Available data Block Start

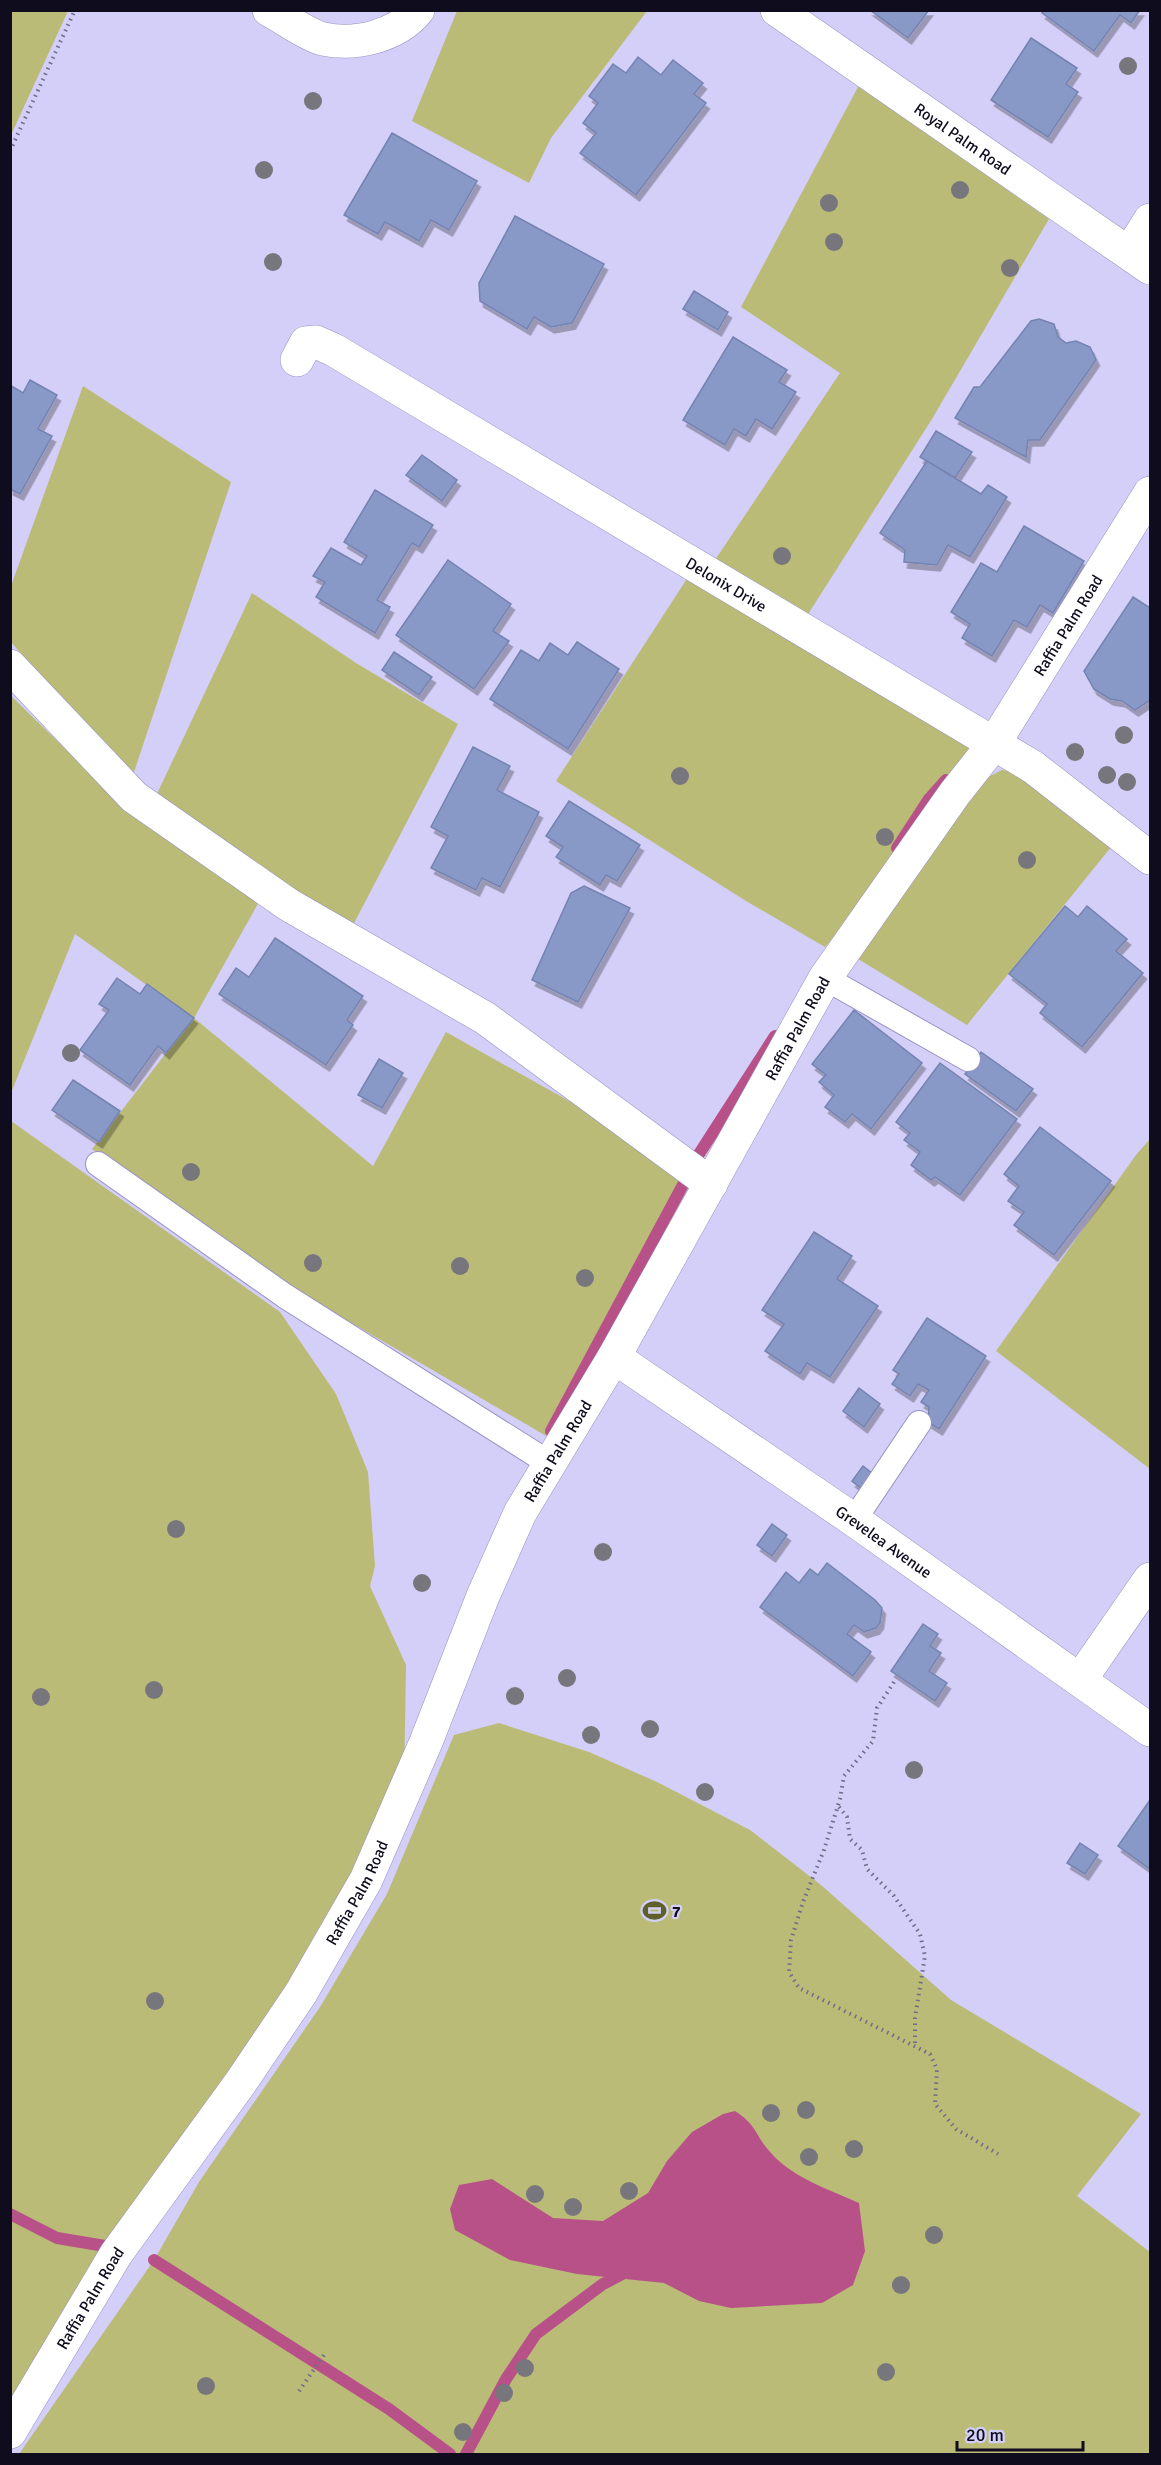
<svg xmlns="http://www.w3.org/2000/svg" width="1161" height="2465" font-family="Signika,sans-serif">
	<defs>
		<filter id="shadow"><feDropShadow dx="3.5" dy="6" stdDeviation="0" flood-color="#0004"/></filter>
	</defs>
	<rect width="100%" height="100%" fill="#d3cff8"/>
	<g fill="#babb77">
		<path d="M11,10L68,11L11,135L10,11Z"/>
		<path d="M457,11V10L647,11L551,138L529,183L412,121Z"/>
		<path d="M859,85L1049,219L932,419L805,619L713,563L840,373L741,307Z"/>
		<path d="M83,386L231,482L131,781L11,642V586Z"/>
		<path d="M690,574L979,751L898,862L825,947L746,901L556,781Z"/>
		<path d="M252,593L356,663L458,724L351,929L155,798Z"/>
		<path d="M10,695L126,808L260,900L194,1018L373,1166L446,1032L651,1147L683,1178L684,1193L555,1441L305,1296L92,1149L193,1018L75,934L11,1093Z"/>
		<path d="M1002,770L1021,772L1116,841L967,1025L853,956L966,803L988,777Z"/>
		<path d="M11,1121L280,1312L336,1394L368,1472L375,1566L370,1586L406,1665L404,1787L364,1877L11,2417Z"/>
		<path d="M1150,1139V1469L996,1351L1136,1155Z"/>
		<path d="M499,1723L589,1752L657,1782L750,1830L821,1885L951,2000L1141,2114L1077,2196L1150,2252V2454H19L154,2260L199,2182L320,2007L387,1894L454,1735Z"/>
	</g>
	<path fill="#b95189" d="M735,2111C758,2126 755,2136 771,2153C794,2179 829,2189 859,2203L865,2251L853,2285L822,2303L731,2308L699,2301L664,2283L577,2274L510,2260L455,2230L450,2209L459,2185L492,2179L553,2218L603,2221L648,2193L667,2161L692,2132L723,2114Z"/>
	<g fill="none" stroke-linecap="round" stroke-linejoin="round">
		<g stroke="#b95189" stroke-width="12">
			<path d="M897,848L929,799L946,780"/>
			<path d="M699,1154L775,1036"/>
			<path d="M551,1431L685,1181"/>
			<path d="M10,2214L57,2238L105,2246"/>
			<path d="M154,2260L389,2409L450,2454"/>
			<path d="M466,2454L506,2379L536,2334L603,2284L628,2271"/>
		</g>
	</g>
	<g fill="#8999c7" stroke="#7483b0" stroke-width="1.5" filter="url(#shadow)">
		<path d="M870,10H929L908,38Z"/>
		<path d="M1045,10H1140L1131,23L1120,15L1094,51L1042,13Z"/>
		<path d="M1031,38L1077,68L1066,84L1078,92L1048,137L991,100Z"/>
		<path d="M638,57L661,75L673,60L703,83L694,94L706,103L636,195L580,153L596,133L583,123L598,103L589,96L613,64L626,73Z"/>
		<path d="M392,133L477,181L449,230L431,220L419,241L385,222L378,234L344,215Z"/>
		<path d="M515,216L604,264L572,323L551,327L534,317L527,329L480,301L479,283Z"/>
		<path d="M694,291L728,312L718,330L683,309Z"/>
		<path d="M1039,319L1054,324L1058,337L1066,343L1076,341L1090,347L1096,360L1040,440H1028L1026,457L955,418L974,387H980L1031,321Z"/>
		<path d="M733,337L787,370L779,382L796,392L772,429L756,419L746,436L734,429L725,445L683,420Z"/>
		<path d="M30,380L57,395L38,429L52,436L20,494L10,489V385L23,393Z"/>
		<path d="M936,431L972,452L955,478L920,457Z"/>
		<path d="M422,455L457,480L442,501L406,475Z"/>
		<path d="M927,461L981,494L988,485L1007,497L970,557L948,545L937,565L904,562L905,550L880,533Z"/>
		<path d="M375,490L433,525L419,547L412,543L377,600L390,607L375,633L316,597L325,582L313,576L331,548L361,565L367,556L344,542Z"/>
		<path d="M1024,526L1084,561L1053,613L1040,605L1027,627L1014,620L992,656L962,638L970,624L951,612L981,563L997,572Z"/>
		<path d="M448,560L511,604L493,631L509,641L474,689L396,635Z"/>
		<path d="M1133,597L1150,608V700L1135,710L1122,701L1110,699L1094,689L1084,671Z"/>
		<path d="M577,642L619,669L568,749L490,699L521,650L539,661L550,643L568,655Z"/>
		<path d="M394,652L432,677L419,695L382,670Z"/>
		<path d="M473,747L510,766L497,790L539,812L500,887L482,878L476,890L431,868L448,836L431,827Z"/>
		<path d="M569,801L640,845L617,881L606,875L600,885L556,857L563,847L546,836Z"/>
		<path d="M584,886L630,908L578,1002L532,980L571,893Z"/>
		<path d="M1065,906L1078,917L1087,906L1127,939L1116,951L1143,973L1082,1047L1040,1013L1047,1004L1009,974Z"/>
		<path d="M275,938L363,996L347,1020L353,1025L326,1065L219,994L236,968L249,977Z"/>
		<path d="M117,978L140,994L147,984L194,1018L166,1053L158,1046L130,1085L80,1050L109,1010L99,1004Z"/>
		<path d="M854,1010L922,1063L871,1129L852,1114L845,1122L825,1107L834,1095L819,1082L826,1075L812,1064Z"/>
		<path d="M981,1052L1033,1089L1016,1111L965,1074Z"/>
		<path d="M379,1059L403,1073L382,1108L358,1095Z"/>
		<path d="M940,1063L1017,1119L960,1195L935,1177L931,1180L911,1165L920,1152L904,1140L910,1133L896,1122Z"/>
		<path d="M73,1080L120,1111L99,1142L52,1110Z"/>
		<path d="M1040,1127L1111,1181L1054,1255L1014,1225L1024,1212L1008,1201L1019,1186L1004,1174Z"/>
		<path d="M814,1232L852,1256L837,1279L878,1306L830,1377L807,1363L800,1374L765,1351L784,1324L762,1310Z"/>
		<path d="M927,1318L986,1356L939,1429L928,1422L929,1407L921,1402L929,1390L918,1384L910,1396L892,1384L899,1374L893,1370Z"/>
		<path d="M859,1388L880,1404L864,1427L843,1411Z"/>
		<path d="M863,1466L878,1478L867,1493L852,1481Z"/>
		<path d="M772,1524L787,1535L772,1556L757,1545Z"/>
		<path d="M827,1563L875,1600L882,1608L880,1623L876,1628L864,1632L854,1625L847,1634L871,1652L853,1676L760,1607L786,1572L799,1583L810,1569L818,1575Z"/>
		<path d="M923,1624L938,1634L930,1646L941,1653L929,1671L947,1683L935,1701L891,1671Z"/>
		<path d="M1150,1800V1869L1118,1846Z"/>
		<path d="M1080,1843L1098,1855L1085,1874L1067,1863Z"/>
	</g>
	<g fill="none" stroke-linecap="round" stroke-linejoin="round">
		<defs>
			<g id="lane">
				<path d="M825,978L968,1059"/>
				<path d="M98,1164L285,1296L549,1463"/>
				<path d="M854,1520L919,1423"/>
			</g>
			<g id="street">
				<path d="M269,10C286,19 305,34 323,39C356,46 397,36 418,10"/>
				<path id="s1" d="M777,10L1150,268"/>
				<path d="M1130,252L1150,220"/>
				<path id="s2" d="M297,360L306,343L316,342L334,350L1033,767L1150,858"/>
				<path d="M10,666L134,797L289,905L485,1018L711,1184"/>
				<path id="s3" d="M614,1357L854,1520L1150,1730"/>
				<path d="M1080,1680L1150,1579"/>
			</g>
			<g id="secondary">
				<path id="s4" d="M10,2432L116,2254L241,2082L301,1993L366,1880L426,1742L483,1596L520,1513L614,1357L825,978L955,793L993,745L1150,493"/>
			</g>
		</defs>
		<use href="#lane" stroke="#9792c2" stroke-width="26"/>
		<use href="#street" stroke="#9792c2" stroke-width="34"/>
		<use href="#secondary" stroke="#9792c2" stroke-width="34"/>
		<g stroke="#6f6c89" stroke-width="4" stroke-dasharray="1.5 4.5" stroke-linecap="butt">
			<path d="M10,151L75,10"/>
			<path d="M894,1682L877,1708L873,1741L844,1776L840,1799L824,1850L803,1902L791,1940L789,1972L799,1988L930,2054L937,2069L935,2104L956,2129L998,2154"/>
			<path d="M839,1807L847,1817L850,1839L862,1850L867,1869L894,1896L920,1934L925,1956L915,2018V2046"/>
			<path d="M299,2391L326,2352"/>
		</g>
		<use href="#lane" stroke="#fff" stroke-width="24"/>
		<use href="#street" stroke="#fff" stroke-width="33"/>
		<use href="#secondary" stroke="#fff" stroke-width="33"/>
	</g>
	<g fill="#78767d">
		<circle cx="1128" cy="66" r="9"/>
		<circle cx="313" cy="101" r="9"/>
		<circle cx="264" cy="170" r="9"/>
		<circle cx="960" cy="190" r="9"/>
		<circle cx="829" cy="203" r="9"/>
		<circle cx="834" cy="242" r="9"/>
		<circle cx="273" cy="262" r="9"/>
		<circle cx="1010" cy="268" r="9"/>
		<circle cx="782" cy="556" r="9"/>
		<circle cx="1124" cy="735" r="9"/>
		<circle cx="1075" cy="752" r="9"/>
		<circle cx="1107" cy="775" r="9"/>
		<circle cx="680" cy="776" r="9"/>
		<circle cx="1127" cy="782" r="9"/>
		<circle cx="885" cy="837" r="9"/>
		<circle cx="1027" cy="860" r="9"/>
		<circle cx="71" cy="1053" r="9"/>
		<circle cx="191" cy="1172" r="9"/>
		<circle cx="313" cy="1263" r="9"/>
		<circle cx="460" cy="1266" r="9"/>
		<circle cx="585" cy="1278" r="9"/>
		<circle cx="176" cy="1529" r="9"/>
		<circle cx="603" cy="1552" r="9"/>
		<circle cx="422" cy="1583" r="9"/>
		<circle cx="567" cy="1678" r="9"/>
		<circle cx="154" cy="1690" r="9"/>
		<circle cx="515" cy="1696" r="9"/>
		<circle cx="41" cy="1697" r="9"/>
		<circle cx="650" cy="1729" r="9"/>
		<circle cx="591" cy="1735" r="9"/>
		<circle cx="914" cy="1770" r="9"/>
		<circle cx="705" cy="1792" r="9"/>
		<circle cx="155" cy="2001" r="9"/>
		<circle cx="806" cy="2110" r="9"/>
		<circle cx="771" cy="2113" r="9"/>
		<circle cx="854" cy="2149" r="9"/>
		<circle cx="809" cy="2157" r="9"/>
		<circle cx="629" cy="2191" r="9"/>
		<circle cx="535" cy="2194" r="9"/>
		<circle cx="573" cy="2207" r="9"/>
		<circle cx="934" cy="2235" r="9"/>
		<circle cx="901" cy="2285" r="9"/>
		<circle cx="525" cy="2368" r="9"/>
		<circle cx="886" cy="2372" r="9"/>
		<circle cx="206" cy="2386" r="9"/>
		<circle cx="504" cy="2393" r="9"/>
		<circle cx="463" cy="2432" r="9"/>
	</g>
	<defs>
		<symbol id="stadium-bare" viewBox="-9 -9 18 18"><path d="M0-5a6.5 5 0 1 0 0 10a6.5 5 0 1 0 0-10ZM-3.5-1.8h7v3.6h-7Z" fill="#5f5f2c" stroke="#d3cff8" stroke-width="2.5" paint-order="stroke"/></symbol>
	</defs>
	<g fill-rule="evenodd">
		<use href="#stadium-bare" x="638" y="1894" width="33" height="33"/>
	</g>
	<g text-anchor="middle" stroke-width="4.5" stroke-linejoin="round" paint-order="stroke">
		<g font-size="16" fill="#0e0c1d" stroke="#d3cff8">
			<text dy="6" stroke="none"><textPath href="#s1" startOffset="226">Royal Palm Road</textPath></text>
			<text dy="6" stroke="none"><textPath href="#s2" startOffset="506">Delonix Drive</textPath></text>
			<text dy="6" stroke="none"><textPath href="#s4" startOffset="2100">Raffia Palm Road</textPath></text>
			<text dy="6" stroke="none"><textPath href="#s4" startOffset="1614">Raffia Palm Road</textPath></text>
			<text dy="6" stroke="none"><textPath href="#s4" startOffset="1128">Raffia Palm Road</textPath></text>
			<text dy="6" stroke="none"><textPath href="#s3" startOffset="327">Grevelea Avenue</textPath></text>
			<text dy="6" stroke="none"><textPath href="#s4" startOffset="642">Raffia Palm Road</textPath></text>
			<text dy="6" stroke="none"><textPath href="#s4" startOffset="156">Raffia Palm Road</textPath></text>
		</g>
		<g font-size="16" font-weight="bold" fill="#0e0c1d" stroke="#d3cff8" text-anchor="start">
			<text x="672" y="1917">7</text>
		</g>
	</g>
	<rect width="1161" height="2465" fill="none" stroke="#0e0c1d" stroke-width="24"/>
	<path d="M957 2441v9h126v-9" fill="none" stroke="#0e0c1d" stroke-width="3"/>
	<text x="966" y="2441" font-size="18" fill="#0e0c1d" stroke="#d3cff8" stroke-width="4.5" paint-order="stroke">20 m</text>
</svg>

Available data Block End

#### Activity:
Please return only the lines from the one that contains "1 0 0 10a6.5" through the final line of the entries, each exactly as written.

#### Response below:
		<symbol id="stadium-bare" viewBox="-9 -9 18 18"><path d="M0-5a6.5 5 0 1 0 0 10a6.5 5 0 1 0 0-10ZM-3.5-1.8h7v3.6h-7Z" fill="#5f5f2c" stroke="#d3cff8" stroke-width="2.5" paint-order="stroke"/></symbol>
	</defs>
	<g fill-rule="evenodd">
		<use href="#stadium-bare" x="638" y="1894" width="33" height="33"/>
	</g>
	<g text-anchor="middle" stroke-width="4.5" stroke-linejoin="round" paint-order="stroke">
		<g font-size="16" fill="#0e0c1d" stroke="#d3cff8">
			<text dy="6" stroke="none"><textPath href="#s1" startOffset="226">Royal Palm Road</textPath></text>
			<text dy="6" stroke="none"><textPath href="#s2" startOffset="506">Delonix Drive</textPath></text>
			<text dy="6" stroke="none"><textPath href="#s4" startOffset="2100">Raffia Palm Road</textPath></text>
			<text dy="6" stroke="none"><textPath href="#s4" startOffset="1614">Raffia Palm Road</textPath></text>
			<text dy="6" stroke="none"><textPath href="#s4" startOffset="1128">Raffia Palm Road</textPath></text>
			<text dy="6" stroke="none"><textPath href="#s3" startOffset="327">Grevelea Avenue</textPath></text>
			<text dy="6" stroke="none"><textPath href="#s4" startOffset="642">Raffia Palm Road</textPath></text>
			<text dy="6" stroke="none"><textPath href="#s4" startOffset="156">Raffia Palm Road</textPath></text>
		</g>
		<g font-size="16" font-weight="bold" fill="#0e0c1d" stroke="#d3cff8" text-anchor="start">
			<text x="672" y="1917">7</text>
		</g>
	</g>
	<rect width="1161" height="2465" fill="none" stroke="#0e0c1d" stroke-width="24"/>
	<path d="M957 2441v9h126v-9" fill="none" stroke="#0e0c1d" stroke-width="3"/>
	<text x="966" y="2441" font-size="18" fill="#0e0c1d" stroke="#d3cff8" stroke-width="4.5" paint-order="stroke">20 m</text>
</svg>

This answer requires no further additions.